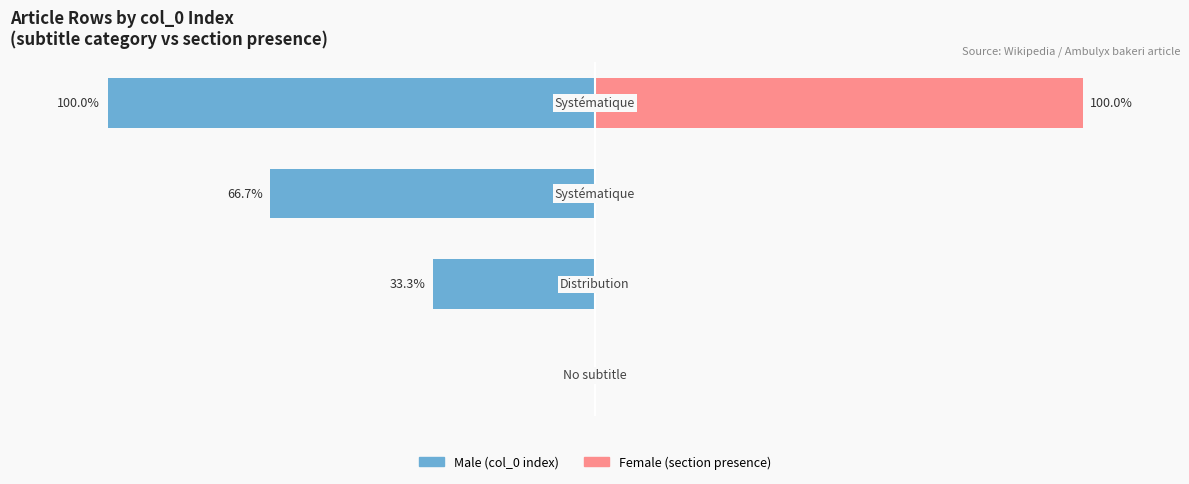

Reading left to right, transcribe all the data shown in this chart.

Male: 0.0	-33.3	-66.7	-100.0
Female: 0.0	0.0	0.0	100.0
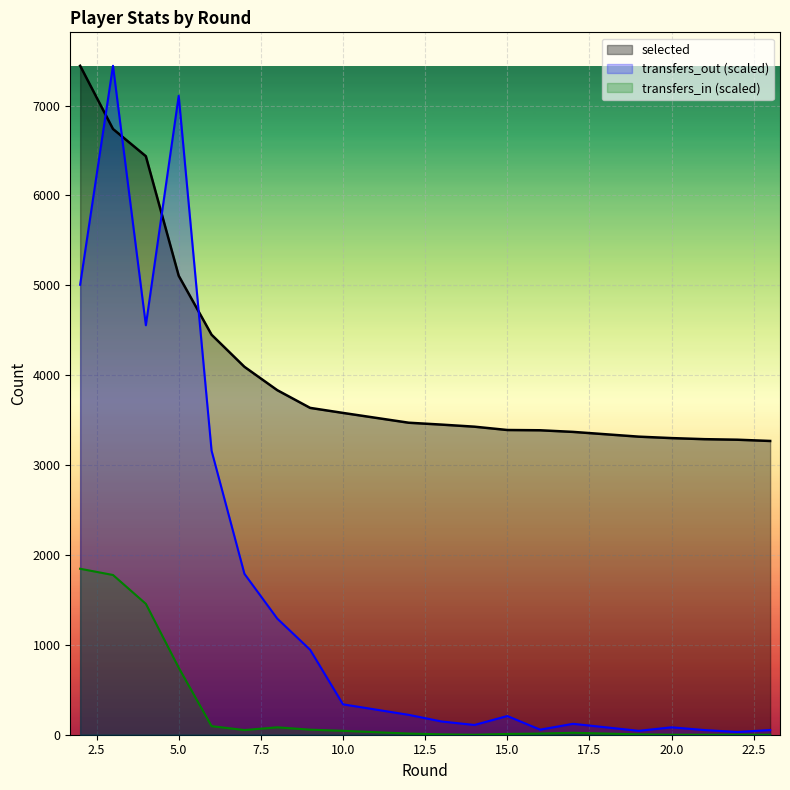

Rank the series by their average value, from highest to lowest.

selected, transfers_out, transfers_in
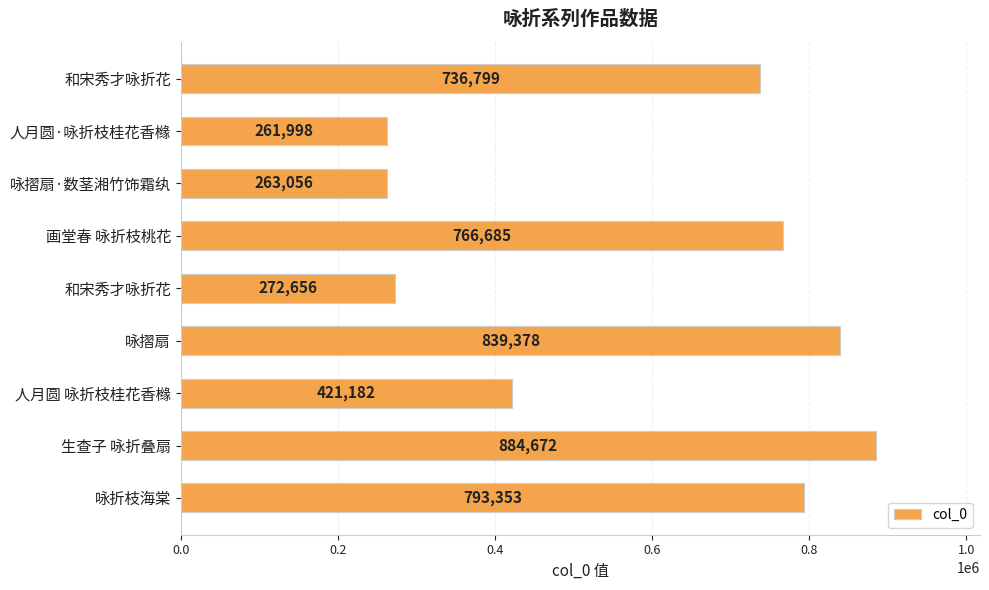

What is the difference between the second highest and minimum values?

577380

--

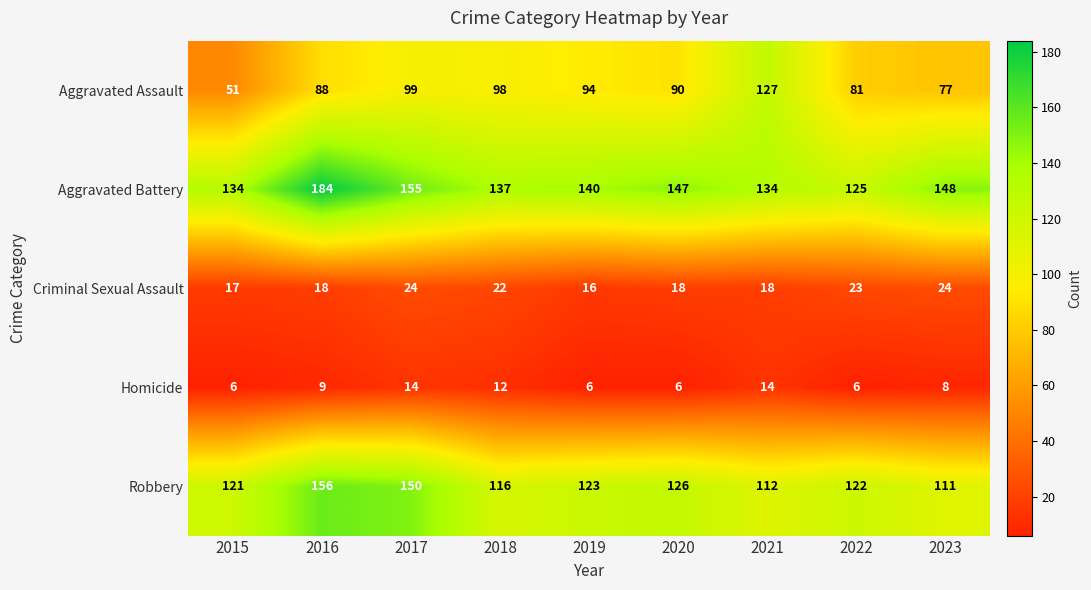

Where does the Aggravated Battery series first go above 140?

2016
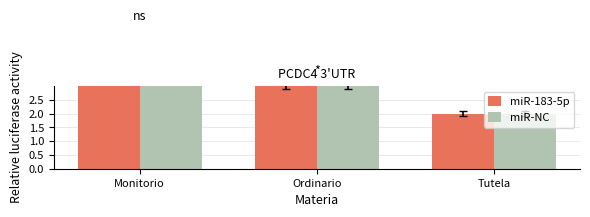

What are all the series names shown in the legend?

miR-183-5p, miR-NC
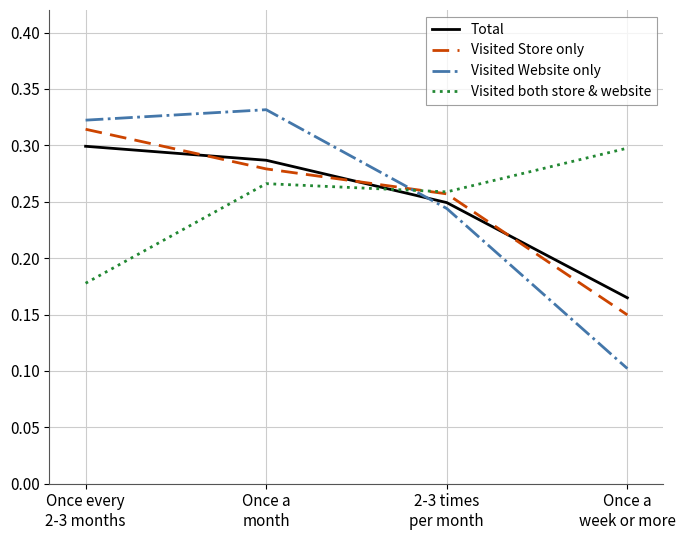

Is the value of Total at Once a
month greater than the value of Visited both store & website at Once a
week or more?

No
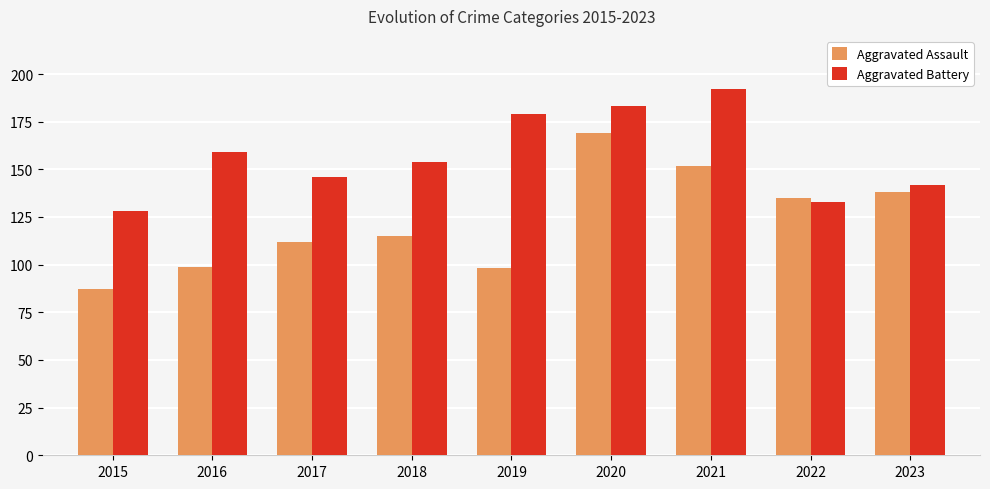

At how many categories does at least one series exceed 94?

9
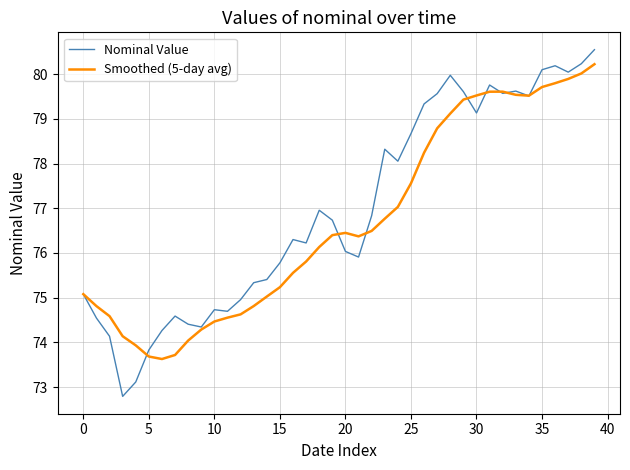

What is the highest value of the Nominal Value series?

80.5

YOUR ASSIGNMENT:
Gather every line above that contains the word "series", treating uppercase and lowercase as different.

OUTPUT FOR THIS TASK:
Rank the series by their average value, from highest to lowest.
Where does the Aggravated Battery series first go above 140?
What are all the series names shown in the legend?
At how many categories does at least one series exceed 94?
What is the highest value of the Nominal Value series?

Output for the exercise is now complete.